Мы больше ни о чем не говорили, просто сидели на веранде. Я заметил, что дон Хуан засыпает. Он пару раз клюнул носом, затем просто вытянул ноги, лег на пол, подложил руки под голову и заснул. Я встал и пошел за дом, где сжег избыток энергии, очистив двор от мусора. Когда-то дон Хуан вскользь заметил, что неплохо бы убрать мусор за домом.
Позже, когда он проснулся и пришел на задний двор, я был уже в сравнительной норме.
Мы сели ужинать, и за столом он раза три спросил меня, как я себя чувствую. Поскольку это было редкостью, я наконец не выдержал:
- С чего это тебя так волнует мое самочувствие, дон Хуан? Может быть, ты ждешь, когда же я от твоего питья наконец подохну?
Он засмеялся и стал еще больше похож на зловредного мальчишку, который подстроил какой-то подвох и про себя ждет не дождется, когда он сработает. Со смехом он сказал:
- Да нет, не очень-то ты похож на больного. Ты вон мне даже хамишь.
- Ничего подобного, - возмутился я. - Я вообще не помню случая, чтобы я с тобой говорил грубо.
Я возмутился совершенно искренне, потому что в самом деле и в мыслях себе никогда такого не мог позволить.
- Ну вот, ты уже ее защищаешь, - сказал он.
- Кого это?
- «Траву дьявола», кого же еще. Ты говоришь как влюбленный.
Я хотел вообще встать из-за стола, но тут опомнился.
- Смотри-ка, я и не заметил, что в самом деле ее защищал.

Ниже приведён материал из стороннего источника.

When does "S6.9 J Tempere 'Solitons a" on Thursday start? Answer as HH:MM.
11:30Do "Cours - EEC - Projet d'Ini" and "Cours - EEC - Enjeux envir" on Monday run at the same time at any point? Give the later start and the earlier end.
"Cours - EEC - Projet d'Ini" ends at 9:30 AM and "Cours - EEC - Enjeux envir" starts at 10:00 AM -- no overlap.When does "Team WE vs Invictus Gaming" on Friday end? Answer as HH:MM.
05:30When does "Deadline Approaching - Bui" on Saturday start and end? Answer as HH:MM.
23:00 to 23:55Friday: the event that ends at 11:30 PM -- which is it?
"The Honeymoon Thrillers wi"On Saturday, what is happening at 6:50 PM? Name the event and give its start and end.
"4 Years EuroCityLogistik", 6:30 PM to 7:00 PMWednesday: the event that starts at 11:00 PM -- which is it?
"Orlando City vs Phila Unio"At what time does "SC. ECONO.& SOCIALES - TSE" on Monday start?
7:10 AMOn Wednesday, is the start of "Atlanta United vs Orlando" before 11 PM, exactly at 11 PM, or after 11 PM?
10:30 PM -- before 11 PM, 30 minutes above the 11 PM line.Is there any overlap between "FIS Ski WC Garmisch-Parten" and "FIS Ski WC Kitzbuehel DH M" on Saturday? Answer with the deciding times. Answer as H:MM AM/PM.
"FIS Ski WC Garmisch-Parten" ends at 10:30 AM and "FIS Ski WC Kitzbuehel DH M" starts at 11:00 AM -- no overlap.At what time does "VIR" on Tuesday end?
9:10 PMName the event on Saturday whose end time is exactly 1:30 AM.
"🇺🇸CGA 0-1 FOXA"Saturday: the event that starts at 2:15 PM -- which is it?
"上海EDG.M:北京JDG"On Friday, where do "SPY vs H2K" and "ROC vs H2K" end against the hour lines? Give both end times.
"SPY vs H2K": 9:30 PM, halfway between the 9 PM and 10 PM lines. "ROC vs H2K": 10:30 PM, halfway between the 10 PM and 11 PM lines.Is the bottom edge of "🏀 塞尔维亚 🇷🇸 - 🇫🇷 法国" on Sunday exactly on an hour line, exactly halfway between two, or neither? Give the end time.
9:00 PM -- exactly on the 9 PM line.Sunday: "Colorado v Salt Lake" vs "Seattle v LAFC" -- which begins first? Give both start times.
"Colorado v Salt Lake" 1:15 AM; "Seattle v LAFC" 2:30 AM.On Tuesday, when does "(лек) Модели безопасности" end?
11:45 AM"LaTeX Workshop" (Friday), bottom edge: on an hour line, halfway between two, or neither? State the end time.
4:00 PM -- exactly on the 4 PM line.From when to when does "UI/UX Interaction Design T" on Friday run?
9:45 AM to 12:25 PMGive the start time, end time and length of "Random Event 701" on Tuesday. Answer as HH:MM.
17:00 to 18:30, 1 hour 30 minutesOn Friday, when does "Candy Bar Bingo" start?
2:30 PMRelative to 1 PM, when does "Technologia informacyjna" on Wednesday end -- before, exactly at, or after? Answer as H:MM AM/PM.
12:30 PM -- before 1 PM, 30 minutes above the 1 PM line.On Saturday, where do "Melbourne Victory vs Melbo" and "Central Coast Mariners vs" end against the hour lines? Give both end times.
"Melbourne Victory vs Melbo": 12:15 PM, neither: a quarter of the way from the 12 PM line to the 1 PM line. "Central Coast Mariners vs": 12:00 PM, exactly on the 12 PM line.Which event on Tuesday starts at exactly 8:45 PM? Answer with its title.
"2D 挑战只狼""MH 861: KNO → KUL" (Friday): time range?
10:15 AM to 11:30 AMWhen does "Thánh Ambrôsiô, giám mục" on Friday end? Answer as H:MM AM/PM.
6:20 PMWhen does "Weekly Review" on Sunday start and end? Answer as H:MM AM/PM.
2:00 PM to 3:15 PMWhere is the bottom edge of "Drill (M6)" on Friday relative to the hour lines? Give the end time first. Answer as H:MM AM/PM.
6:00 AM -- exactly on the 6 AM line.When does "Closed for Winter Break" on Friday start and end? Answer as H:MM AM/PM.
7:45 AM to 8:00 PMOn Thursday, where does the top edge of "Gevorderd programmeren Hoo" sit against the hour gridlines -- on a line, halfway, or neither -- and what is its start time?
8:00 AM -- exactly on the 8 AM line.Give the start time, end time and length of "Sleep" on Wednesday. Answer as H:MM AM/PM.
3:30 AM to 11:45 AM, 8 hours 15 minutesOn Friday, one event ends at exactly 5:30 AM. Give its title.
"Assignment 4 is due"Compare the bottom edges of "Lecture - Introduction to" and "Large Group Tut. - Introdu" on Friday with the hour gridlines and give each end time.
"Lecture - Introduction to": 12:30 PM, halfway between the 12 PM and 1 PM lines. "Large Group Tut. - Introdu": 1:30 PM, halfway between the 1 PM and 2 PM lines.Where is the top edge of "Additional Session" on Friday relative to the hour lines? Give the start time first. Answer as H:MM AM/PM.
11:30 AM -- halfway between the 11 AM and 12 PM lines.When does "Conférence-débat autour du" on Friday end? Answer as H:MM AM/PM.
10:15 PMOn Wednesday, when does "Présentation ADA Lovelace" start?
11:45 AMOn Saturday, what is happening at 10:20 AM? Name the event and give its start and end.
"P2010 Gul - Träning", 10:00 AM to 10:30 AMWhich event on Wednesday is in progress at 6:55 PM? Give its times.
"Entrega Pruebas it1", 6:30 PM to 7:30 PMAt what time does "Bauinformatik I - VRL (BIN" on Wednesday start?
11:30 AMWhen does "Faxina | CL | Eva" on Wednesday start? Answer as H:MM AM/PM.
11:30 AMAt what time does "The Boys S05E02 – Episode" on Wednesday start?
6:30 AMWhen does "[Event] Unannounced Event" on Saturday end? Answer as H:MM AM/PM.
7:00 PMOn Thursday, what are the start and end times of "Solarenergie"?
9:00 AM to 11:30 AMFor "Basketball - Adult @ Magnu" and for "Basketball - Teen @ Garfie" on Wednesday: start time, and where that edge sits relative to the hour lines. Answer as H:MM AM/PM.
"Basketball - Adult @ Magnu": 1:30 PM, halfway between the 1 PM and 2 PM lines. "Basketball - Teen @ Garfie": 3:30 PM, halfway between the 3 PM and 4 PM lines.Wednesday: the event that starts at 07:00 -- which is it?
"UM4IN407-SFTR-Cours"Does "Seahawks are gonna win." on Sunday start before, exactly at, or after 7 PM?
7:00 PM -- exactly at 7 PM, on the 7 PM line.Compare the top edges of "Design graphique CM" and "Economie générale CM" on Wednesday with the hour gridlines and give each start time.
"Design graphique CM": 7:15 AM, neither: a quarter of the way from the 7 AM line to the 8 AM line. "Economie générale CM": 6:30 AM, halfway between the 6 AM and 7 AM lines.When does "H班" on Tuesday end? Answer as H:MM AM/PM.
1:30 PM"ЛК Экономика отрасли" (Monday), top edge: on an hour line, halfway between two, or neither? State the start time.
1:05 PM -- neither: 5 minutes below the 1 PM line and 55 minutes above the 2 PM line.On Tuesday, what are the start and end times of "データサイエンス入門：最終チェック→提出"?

- Ясное дело. Ты даже не помнишь того, что говорил, верно?
- Д-да, признаться…
- Вот такая она и есть - «трава дьявола». Она подкрадывается к тебе как женщина, а ты ничего не замечаешь. Ты весь поглощен только тем, что благодаря ей чувствуешь себя прекрасно и полон сил: мышцы налиты энергией, кулаки чешутся, подошвы горят желанием кого-нибудь растоптать. Когда человек становится с нею близок, его действительно переполняют неистовые желания. Мой бенефактор говорил, что «трава дьявола» опутывает тех, которые ищут силы, и губит тех, кто не умеет совладать с нею. Однако в те времена сила была всем известна; ее искали куда упорней. Мой бенефактор был могущественным человеком, а его бенефактор был, по его словам, еще более одержим поиском и накоплением силы. Но в те дни это имело смысл.
- А сегодня, по-твоему, смысла нет?
- Сила - это как раз то, что тебе сейчас нужно. Ты молод; ты не индеец: стало быть, «трава дьявола», возможно, попадет в хорошие руки. Да и тебе самому она как будто по вкусу. Ты буквально чувствуешь, как она наполняет тебя силой. Все это я испытал на себе. И все же она пришлась мне не по нутру.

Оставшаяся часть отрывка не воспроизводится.